RAIFLE: Reconstruction Attack on Interaction-based Federated Learning with Adversarial Data Manipulation

This is the repository for our paper RAIFLE: Reconstruction Attack on Interaction-based Federated Learning with Adversarial Data Manipulation. We improve the performance of reconstruction attacks against federated recommendation and learning to rank systems by manipulating the training features of the recommendation/ranking items. To reproduce our results in the paper, please follow the following steps:

Requirements:

Hardware:
- A commodity machine with at least 16GB of RAM and 30GB of storage.
Software:
- A (x86-64) Unix-based OS. (Windows WSL will probably also work, but might need some installation modifications.)
- conda (such as Miniconda)
Highly recommended (for the image-based experiment only):
- A CUDA-capable NVIDIA GPU with at least 8GB of VRAM (preferably 12-16GB) and NVIDIA driver installed.

Installation:

Download this repo to your machine (e.g. git clone https://github.com/dzungvpham/raifle.git) and navigate to the downloaded folder.
Install conda if needed (e.g. Miniconda).
Create a conda environment with environment.yml: conda env create -f environment.yml. This will create an environment named raifle and install all necessary packages.
Activate the environment: conda activate raifle.

Download Data:

Download the following datasets into the dataset folder and make sure to put the content in the specified subfolders (case-sensitive):

Recommendation:
- MovieLens-100K: Download the 100K version from here and extract into folder ML-100K.
- Steam-200K: Download the Kaggle .csv file from here. You will need to sign up for a Kaggle account. Put the .csv file in folder STEAM-200K.
Learning to Rank:
- LETOR: Download MQ2007.rar from here. (Microsoft link.) Extract to folder MQ2007. (Optional: Do the same for MQ2008.rar if you want to test on this dataset)
- MSLR: Download the zip file MSLR-WEB10K.zip. (Microsoft link.) Unzip the content into folder MSLR-WEB10K.
ImageNet:
- Sign up for an account at ImageNet and obtain permissions to download data.
- Once you have permission, go to ILSVRC 2012 and download the "Development kit (Task 1 & 2)" and the "Validation images (all tasks)". You do not need to extract, just put the compressed files into folder ImageNet.

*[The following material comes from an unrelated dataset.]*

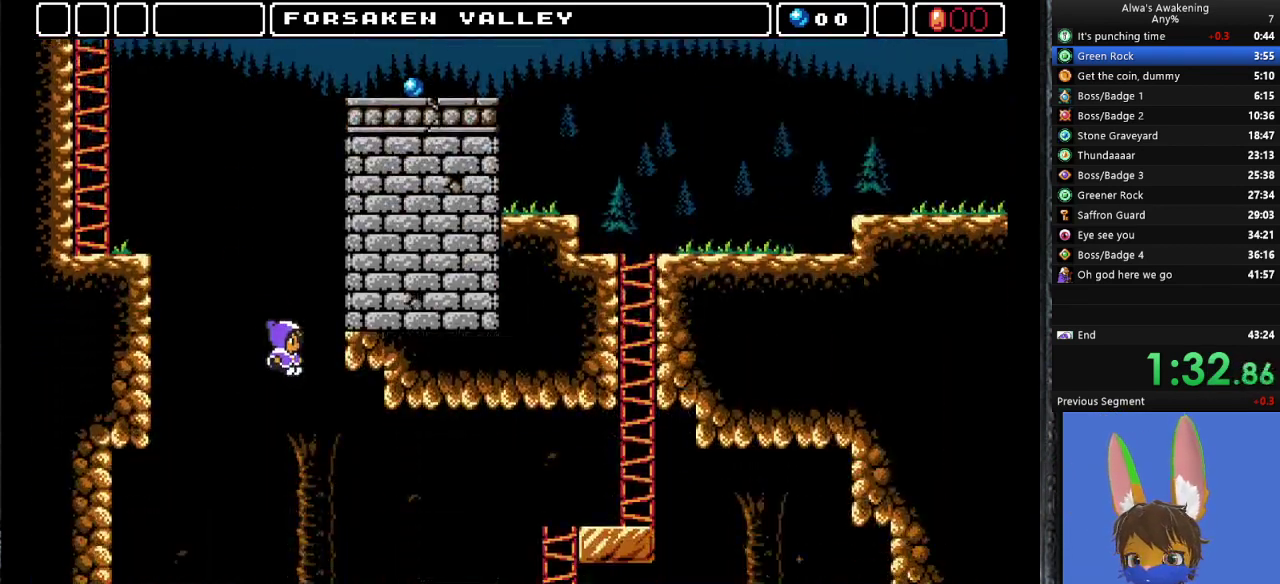
{"buttons": ["DPAD_RIGHT"], "left_stick": "center", "events": [[33, "DPAD_RIGHT", "down"]]}
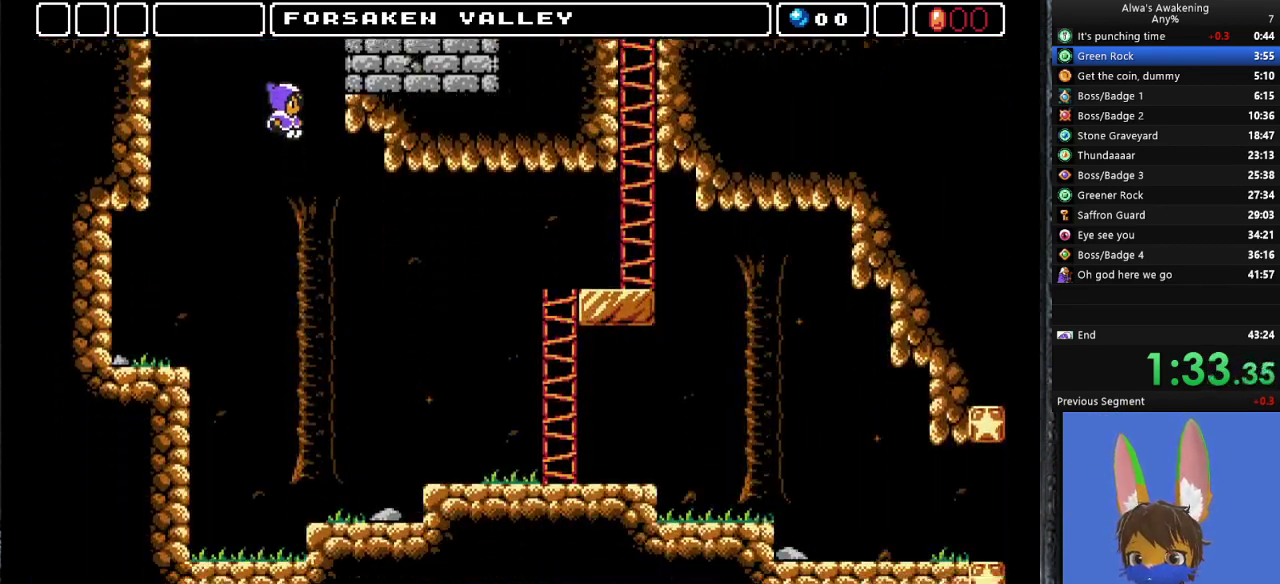
{"buttons": ["DPAD_RIGHT"], "left_stick": "center", "events": []}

Explanation of Code Files:

All of our code are in the code folder.

attack.py: Our implementation of the RAIFLE attack.
dataset.py: Code to load and preprocess datasets.
ranker.py: Our implementation of the FPDGD algorithm and the FNCF algorithm.
utils.py: Contains code for metrics, differential privacy, and click models.
experiment_rec.ipynb: Experiments for Federated Recommender Systems.
experiment_ltr.ipynb: Experiments for Federated Online Learning to Rank (FOLTR) with LETOR and MSLR data.
experiment_ltr_cv.ipynb: Experiments for FOLTR with image-based data from ImageNet.
raifle_ltr_cv_colab.ipynb: A Colab notebook modified from experiment_ltr_cv.ipynb in case a GPU is not available.
plot.ipynb: Code for generating various plots and tables.

Reproducing Our Results:

All of our experiment code are in IPython Jupyter notebooks. We recommend using Visual Studio Code so that you can interactively run/modify our code.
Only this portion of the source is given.